Inhibition of FLT3-mediated transformation by use of a tyrosine kinase inhibitor.

Abstract

FLT3 is a member of the type III receptor tyrosine kinase (RTK) family. These receptors all contain an intrinsic tyrosine kinase domain that is critical to signaling. Aberrant expression of the FLT3 gene has been documented in both adult and childhood leukemias including AML, ALL and CML. In addition, 17-27% of pediatric and adult patients with AML have small internal tandem duplication mutations in FLT3. Patients expressing the mutant form of the receptor have been shown to have a decreased chance for cure. Our previous study, using a constitutively activated FLT3, demonstrated transformation of Ba/F3 cells and leukemic development in an animal model. Thus, there is accumulating evidence for a role for FLT3 in human leukemias. This has prompted us to search for inhibitors of FLT3 as a possible therapeutic approach in these patients.

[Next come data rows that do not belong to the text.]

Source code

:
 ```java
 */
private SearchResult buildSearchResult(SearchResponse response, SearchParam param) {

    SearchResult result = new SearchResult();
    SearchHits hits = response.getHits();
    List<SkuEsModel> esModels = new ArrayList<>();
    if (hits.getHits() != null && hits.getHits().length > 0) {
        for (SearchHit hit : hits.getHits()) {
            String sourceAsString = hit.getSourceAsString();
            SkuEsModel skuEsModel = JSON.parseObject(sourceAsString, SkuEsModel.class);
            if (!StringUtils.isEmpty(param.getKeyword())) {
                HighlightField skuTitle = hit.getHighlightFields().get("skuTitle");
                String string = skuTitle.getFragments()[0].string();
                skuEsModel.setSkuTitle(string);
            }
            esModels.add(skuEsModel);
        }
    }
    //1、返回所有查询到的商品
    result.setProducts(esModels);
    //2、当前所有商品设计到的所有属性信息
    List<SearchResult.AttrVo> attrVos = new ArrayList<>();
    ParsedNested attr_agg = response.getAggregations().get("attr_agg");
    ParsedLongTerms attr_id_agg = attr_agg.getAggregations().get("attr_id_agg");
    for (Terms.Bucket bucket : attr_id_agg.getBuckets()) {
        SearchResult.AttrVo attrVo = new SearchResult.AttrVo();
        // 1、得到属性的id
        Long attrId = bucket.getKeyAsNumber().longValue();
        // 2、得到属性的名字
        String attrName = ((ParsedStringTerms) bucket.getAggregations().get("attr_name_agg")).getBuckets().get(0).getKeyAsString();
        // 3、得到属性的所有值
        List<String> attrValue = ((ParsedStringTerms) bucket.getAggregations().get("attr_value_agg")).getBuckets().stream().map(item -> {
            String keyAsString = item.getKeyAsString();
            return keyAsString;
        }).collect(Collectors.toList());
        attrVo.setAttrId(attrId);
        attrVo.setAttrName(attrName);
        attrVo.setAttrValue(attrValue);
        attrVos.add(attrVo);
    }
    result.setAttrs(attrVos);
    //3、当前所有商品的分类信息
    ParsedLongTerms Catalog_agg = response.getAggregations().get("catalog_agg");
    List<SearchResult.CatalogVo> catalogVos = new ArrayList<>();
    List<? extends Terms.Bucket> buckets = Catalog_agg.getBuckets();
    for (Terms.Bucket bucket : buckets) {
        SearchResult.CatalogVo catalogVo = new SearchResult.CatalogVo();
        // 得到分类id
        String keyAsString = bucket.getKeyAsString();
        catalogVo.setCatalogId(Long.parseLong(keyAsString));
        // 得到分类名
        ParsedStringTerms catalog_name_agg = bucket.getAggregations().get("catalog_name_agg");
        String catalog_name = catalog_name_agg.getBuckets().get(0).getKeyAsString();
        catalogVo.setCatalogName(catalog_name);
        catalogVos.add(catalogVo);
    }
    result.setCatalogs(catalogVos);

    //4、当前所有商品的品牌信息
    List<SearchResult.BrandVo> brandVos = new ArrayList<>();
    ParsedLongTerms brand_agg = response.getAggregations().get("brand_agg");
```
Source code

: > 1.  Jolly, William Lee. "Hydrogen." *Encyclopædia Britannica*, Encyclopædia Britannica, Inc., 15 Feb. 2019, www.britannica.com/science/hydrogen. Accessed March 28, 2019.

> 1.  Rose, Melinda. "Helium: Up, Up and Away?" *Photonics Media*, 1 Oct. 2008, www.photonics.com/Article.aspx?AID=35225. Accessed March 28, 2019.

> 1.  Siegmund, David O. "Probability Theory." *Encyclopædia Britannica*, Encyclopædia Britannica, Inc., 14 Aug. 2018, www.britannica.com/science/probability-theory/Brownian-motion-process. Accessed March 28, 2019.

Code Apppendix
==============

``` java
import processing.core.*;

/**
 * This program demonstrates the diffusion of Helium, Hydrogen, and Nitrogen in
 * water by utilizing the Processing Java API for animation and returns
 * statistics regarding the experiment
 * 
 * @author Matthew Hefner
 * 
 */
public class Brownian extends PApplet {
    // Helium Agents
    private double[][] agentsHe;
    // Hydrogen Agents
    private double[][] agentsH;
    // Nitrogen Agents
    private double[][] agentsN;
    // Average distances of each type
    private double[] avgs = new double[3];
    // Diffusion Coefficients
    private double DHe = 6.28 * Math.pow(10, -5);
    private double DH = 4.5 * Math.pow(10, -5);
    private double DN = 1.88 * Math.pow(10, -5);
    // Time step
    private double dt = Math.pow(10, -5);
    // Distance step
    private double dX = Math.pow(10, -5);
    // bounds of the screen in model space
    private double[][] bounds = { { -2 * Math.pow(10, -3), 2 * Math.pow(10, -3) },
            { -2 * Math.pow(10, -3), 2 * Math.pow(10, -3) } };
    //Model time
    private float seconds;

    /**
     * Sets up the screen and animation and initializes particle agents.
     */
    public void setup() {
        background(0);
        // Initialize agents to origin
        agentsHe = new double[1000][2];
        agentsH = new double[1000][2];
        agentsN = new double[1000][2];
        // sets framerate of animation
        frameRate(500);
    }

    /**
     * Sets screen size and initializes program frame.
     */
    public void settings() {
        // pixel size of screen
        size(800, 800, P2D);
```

AG1296 is a compound of the tyrphostin class that is known to selectively inhibit the tyrosine kinase activity of the PDGF and KIT receptors. Since FLT3 is a close relative of KIT, we wanted to test the possible inhibitory activity of AG1296 on FLT3. In transfected Ba/F3 cells, AG1296 selectively and potently inhibited autophosphorylation of FL-stimulated wild-type and constitutively activated FLT3. Treatment by AG1296 abolished IL-3-independent proliferation of Ba/F3 cells expressing the constitutively activated FLT3 and thus, reversed the transformation mediated by activated FLT3. Inhibition of FLT3 activity by AG1296 in cells transformed by activated FLT3 resulted in apoptotic cell death, with no deleterious effect on their parental counterparts. Addition of IL-3 rescued the growth of cells expressing activated FLT3 in the presence of AG1296. This demonstrates that the inhibition is specific to the FLT3 pathway in that it leaves the kinases of the IL-3 pathway and other kinases further downstream involved in proliferation intact. Several proteins phosphorylated by the activated FLT3 signaling pathway, including STAT 5A, STAT 5B and CBL, were no longer phosphorylated when these cells were treated with AG1296. The activity against FLT3 suggests a potential therapeutic application for AG1296 or similar drugs in the treatment of leukemias involving deregulated FLT3 tyrosine kinase activity and as a tool for studying the biology of FLT3.